(Pictures paired with source code)
* * * * * * *

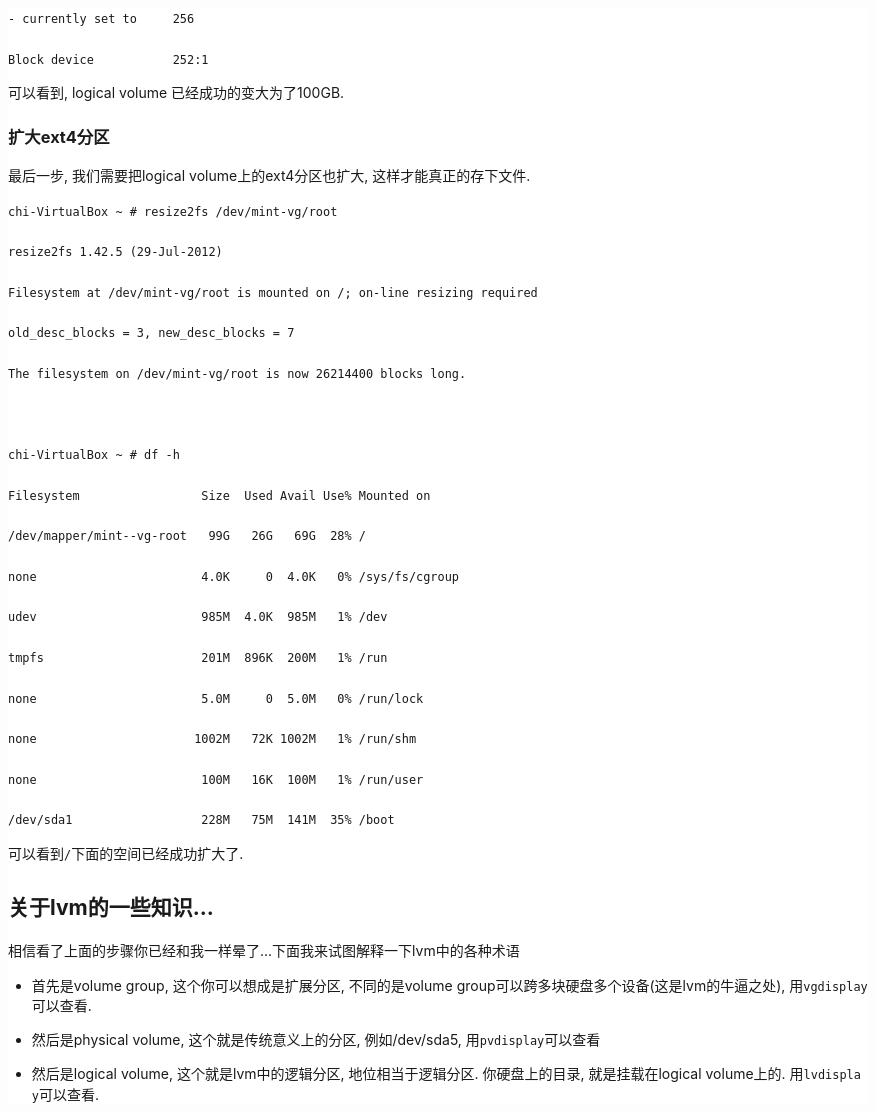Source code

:    - currently set to     256

    Block device           252:1



可以看到, logical volume 已经成功的变大为了100GB.



### 扩大ext4分区

最后一步, 我们需要把logical volume上的ext4分区也扩大, 这样才能真正的存下文件.



    chi-VirtualBox ~ # resize2fs /dev/mint-vg/root 

    resize2fs 1.42.5 (29-Jul-2012)

    Filesystem at /dev/mint-vg/root is mounted on /; on-line resizing required

    old_desc_blocks = 3, new_desc_blocks = 7

    The filesystem on /dev/mint-vg/root is now 26214400 blocks long.



    chi-VirtualBox ~ # df -h

    Filesystem                 Size  Used Avail Use% Mounted on

    /dev/mapper/mint--vg-root   99G   26G   69G  28% /

    none                       4.0K     0  4.0K   0% /sys/fs/cgroup

    udev                       985M  4.0K  985M   1% /dev

    tmpfs                      201M  896K  200M   1% /run

    none                       5.0M     0  5.0M   0% /run/lock

    none                      1002M   72K 1002M   1% /run/shm

    none                       100M   16K  100M   1% /run/user

    /dev/sda1                  228M   75M  141M  35% /boot



可以看到`/`下面的空间已经成功扩大了.



## 关于lvm的一些知识...

相信看了上面的步骤你已经和我一样晕了...下面我来试图解释一下lvm中的各种术语



- 首先是volume group, 这个你可以想成是扩展分区, 不同的是volume group可以跨多块硬盘多个设备(这是lvm的牛逼之处), 用`vgdisplay`可以查看.

- 然后是physical volume, 这个就是传统意义上的分区, 例如/dev/sda5, 用`pvdisplay`可以查看

- 然后是logical volume, 这个就是lvm中的逻辑分区, 地位相当于逻辑分区. 你硬盘上的目录, 就是挂载在logical volume上的. 用`lvdisplay`可以查看.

* * * * * * *

Directions: Please find all lines of the entries that hold the string "VirtualBox" and copy them.

Response below:
    chi-VirtualBox ~ # resize2fs /dev/mint-vg/root 
    chi-VirtualBox ~ # df -h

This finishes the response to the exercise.